Ribuan Pasutri di Jogja Ogah Pakai Alat Kontrasepsi

Ilustrasi pemasangan alat kontrasepsi implan ke salah satu akseptor KB - Istimewa/Humas RSU Mitra Paramedika
25 Agustus 2019 07:37 WIB Newswire Jogja Share :

Harianjogja.com, JOGJA- Belasan ribu pasangan usia subur di Jogja enggan menggunakan alat kontraepsei untuk mencegah kehamilan.

Kepesertaan program keluarga berencana untuk pasangan usia subur di Kota Jogja masih berada di bawah target yang ditetapkan yaitu baru mencapai 69 persen dari target 73 persen.

“Masih ada ribuan pasangan usia subur (PUS) yang belum menjadi peserta KB aktif. Kami pun melakukan berbagai upaya untuk meningkatkan kepesertaan KB,” kata Kepala Dinas Pengendalian Penduduk dan KB Kota Yogyakarta Emma Rahmi Ariyani di Jogja, Sabtu (24/8/2019).

Di Kota Jogja saat ini terdapat sekitar 40.000 pasangan usia subur, namun baru ada sekitar 27.000 pasangan usia subur yang menjadi peserta KB aktif.

Menurut Emma, sebagian besar pasangan usia subur di Kota Yogyakarta memilih tidak menggunakan alat kontrasepsi meskipun tidak ingin memiliki anak di kemudian hari.

“Banyak pasangan usia subur yang mengandalkan berbagai metode KB tradisional untuk menunda anak atau bahkan tidak memiliki anak lagi. Misalnya mengandalkan KB metode kalender.
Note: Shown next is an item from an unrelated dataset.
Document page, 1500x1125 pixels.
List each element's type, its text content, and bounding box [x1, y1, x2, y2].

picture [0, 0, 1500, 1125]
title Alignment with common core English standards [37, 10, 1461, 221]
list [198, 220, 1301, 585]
Namun, metode ini juga masih berpotensi pada terjadinya kehamilan,” katanya.

Selain itu, lanjut dia, banyak pasangan yang berusia lebih dari 40 tahun juga memilih tidak menggunakan alat kontrasepsi. “Padahal, mereka juga memiliki potensi kehamilan apalagi jika istri belum memasuki masa menopause,” katanya.
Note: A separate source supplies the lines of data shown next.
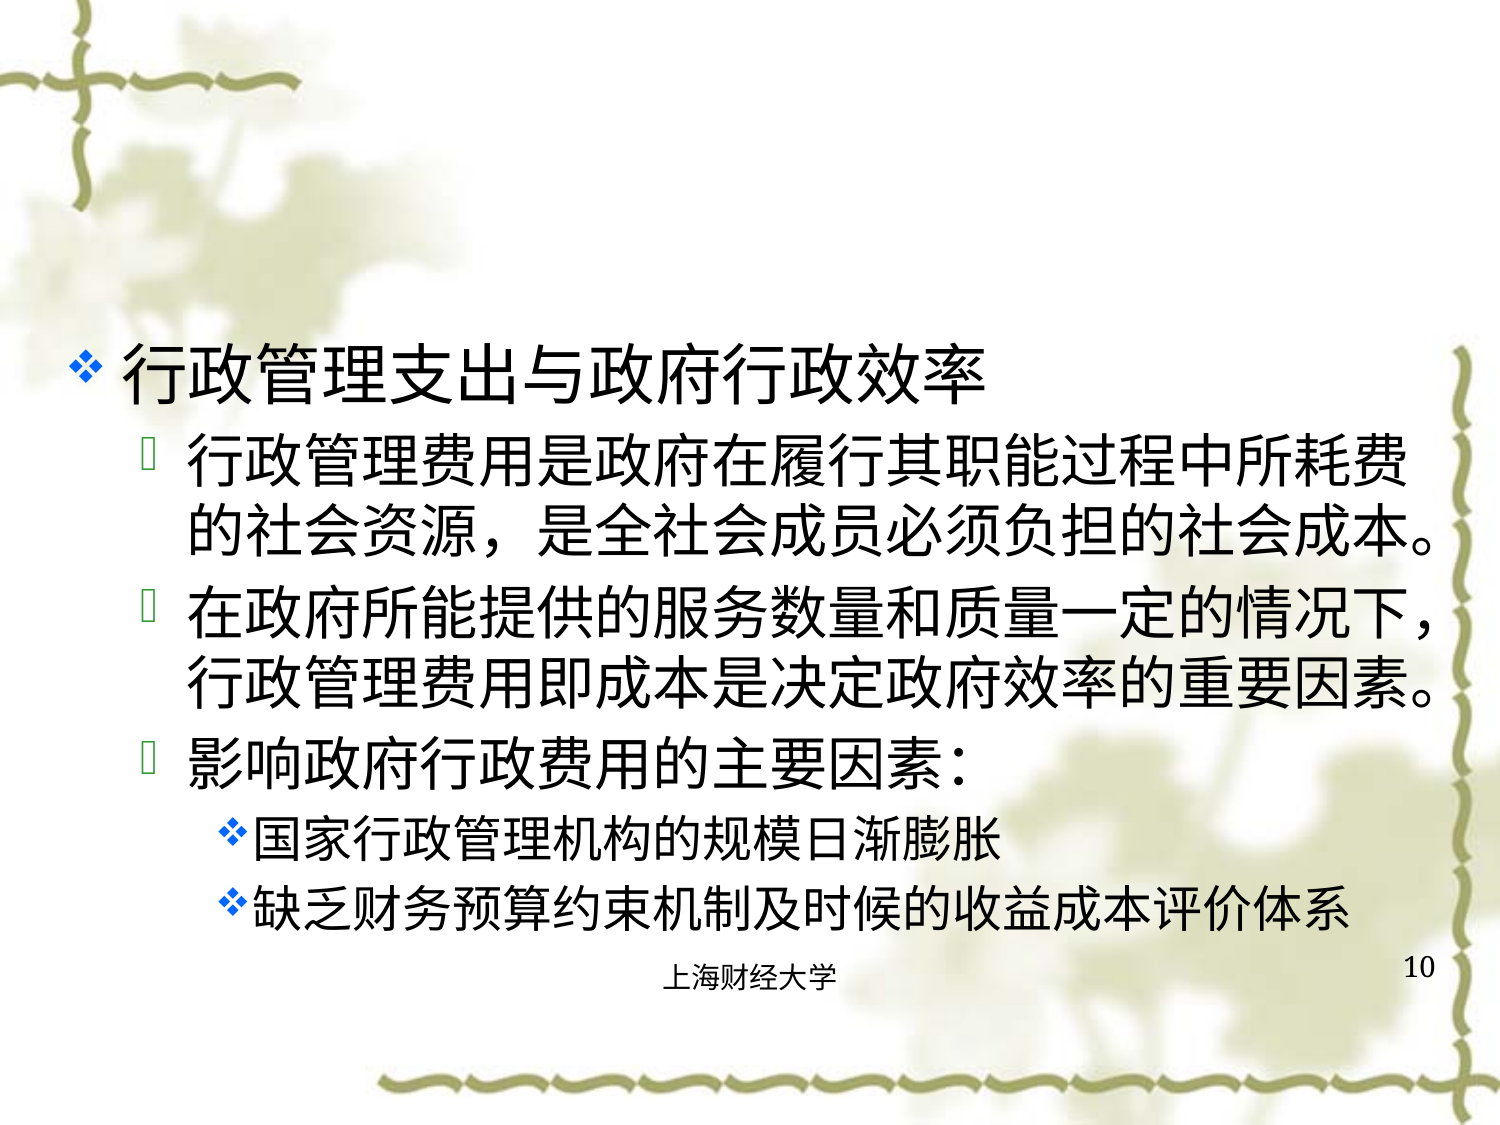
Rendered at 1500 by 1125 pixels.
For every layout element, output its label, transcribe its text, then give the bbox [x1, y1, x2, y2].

picture [0, 0, 1500, 1125]
list 行政管理支出与政府行政效率 行政管理费用是政府在履行其职能过程中所耗费的社会资源，是全社会成员必须负担的社会成本。 在政府所能提供的服务数量和质量一定的情况下，行政管理费用即成本是决定政府效率的重要因素。 影响政府行政费用的主要因素： 国家行政管理机构的规模日渐膨胀 缺乏财务预算约束机制及时候的收益成本评价体系 [49, 324, 1452, 963]
footer 上海财经大学 [512, 952, 988, 1066]
slide_number 10 [1074, 940, 1451, 1066]
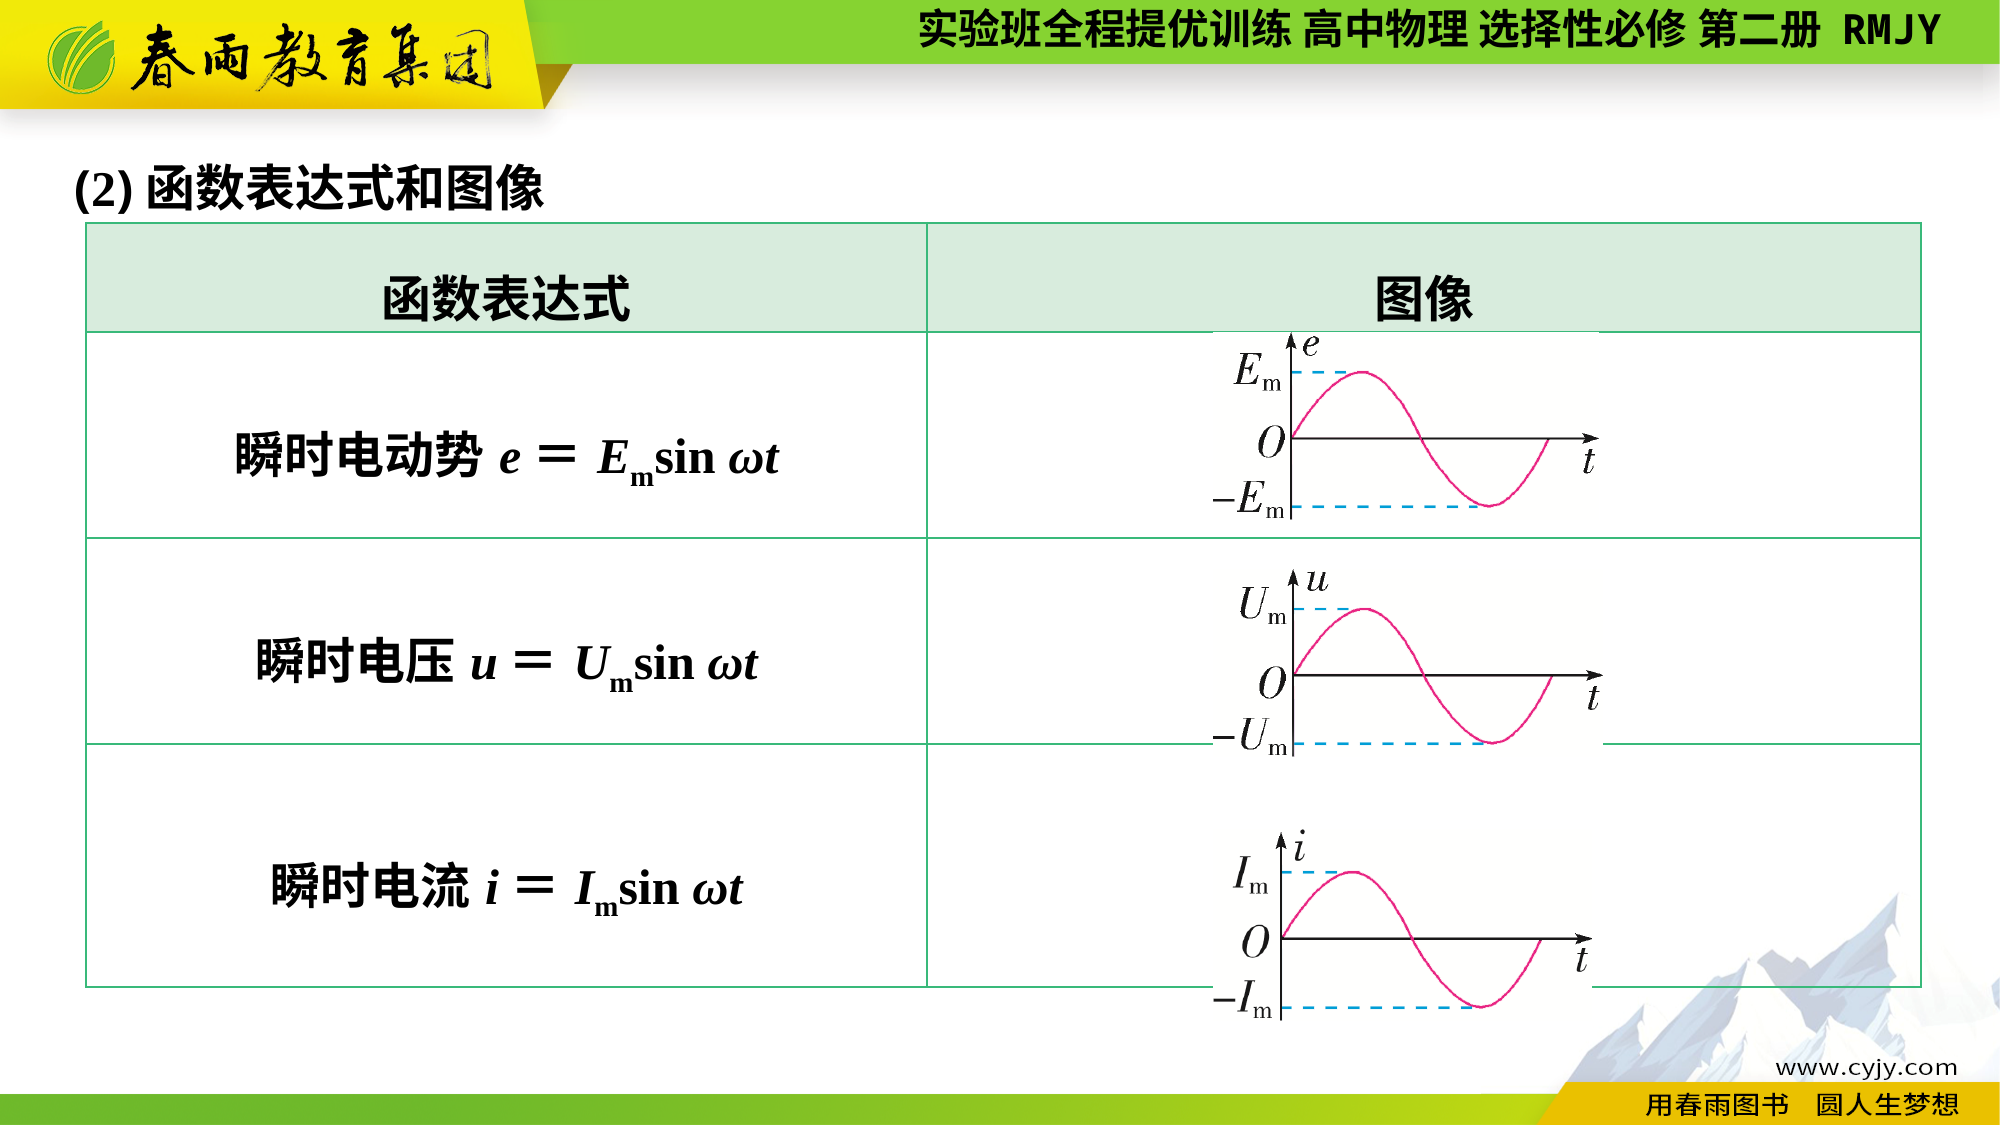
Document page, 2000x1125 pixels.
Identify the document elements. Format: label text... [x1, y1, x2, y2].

list (2)函数表达式和图像 [59, 119, 1944, 214]
table_header 图像 [928, 224, 1920, 331]
table_cell 瞬时电动势e＝Emsin ωt [87, 333, 926, 537]
table_header 函数表达式 [87, 224, 926, 331]
table_cell [928, 745, 1920, 986]
table_cell 瞬时电压u＝Umsin ωt [87, 539, 926, 743]
picture [0, 0, 2000, 1125]
table_cell [928, 333, 1920, 537]
table_cell [928, 539, 1920, 743]
table_cell 瞬时电流i＝Imsin ωt [87, 745, 926, 986]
Sejumlah upaya untuk meningkatkan kepesertaan KB di Kota Yogyakarta kemudian ditempuh dengan sosialisasi KB melibatkan forum agama dan tokoh masyarakat karena ada warga yang memiliki pemahaman bahwa KB melanggar aturan agama.

“Harapannya, tokoh agama atau masyarakat membantu kami menyosialisasikan program KB sehingga masyarakat pun memiliki pemahaman yang sama. Tujuan KB adalah pengendalian kelahiran untuk mewujudkan keluarga sehat dan sejahtera,” katanya.

Selain itu, lanjut Emma, sosialisasi juga dilakukan untuk kaum pria karena di tengah masyarakat juga masih ada anggapan bahwa KB hanya ditujukan untuk kaum perempuan saja. “Peserta KB untuk pria juga terus diupayakan meningkat. Kami juga memberikan reward uang bagi akseptor baru KB pria,” katanya.

Warga yang ingin menjadi akseptor KB pria dapat mendaftar melalui kader KB di wilayah atau penyuluh di tiap kecamatan. Pelayanan KB pria dengan metode vasektomi dilayani secara gratis di RS DKT Yogyakarta.

Meskipun kepesertaan KB di Kota Yogyakarta belum memenuhi target, namun tingkat kelahiran sudah berada di bawah target nasional. Angka kelahiran di Kota Yogyakarta 1,24 sedangkan target nasional 2.